### SELECTED PASSAGE
Southern Corridor next investment frontier. In 2023, Johor’s GDP rose 4.1% yoy to RM148.2bn, marking it the third largest contributor to the country in terms of state, behind Selangor (28.7%) and Kuala Lumpur (17.7%). Located in the Iskandar Malaysia region, we are positive that Johor-Singapore Special Economic Zone (JS-SEZ) initiative will serve as a transformative catalyst to alleviate global competitiveness between both nations and consequently cement Johor’s position as the third biggest contributor to the nation GDP in coming years.
######
### INFORMATION SHOWN
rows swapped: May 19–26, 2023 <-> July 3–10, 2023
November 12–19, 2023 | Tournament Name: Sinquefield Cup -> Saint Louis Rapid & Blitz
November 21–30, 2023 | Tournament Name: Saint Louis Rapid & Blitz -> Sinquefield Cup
######
**DO THIS**. Using the passage on Johor's economy, decide whether each statement agrees with it: (a) Johor's GDP rose 4.1% year over year in 2023, (b) Kuala Lumpur contributed a larger share to the country than Selangor, (c) Johor ranked as the second largest contributor among the states. Answer yes or no for each and quote the words of the passage that settle it. The lines are not needed for this work.

**SOLUTION TO THIS PROBLEM**.
(a) Yes: "In 2023, Johor’s GDP rose 4.1% yoy to RM148.2bn"
(b) No: "behind Selangor (28.7%) and Kuala Lumpur (17.7%)"
(c) No: "the third largest contributor to the country in terms of state"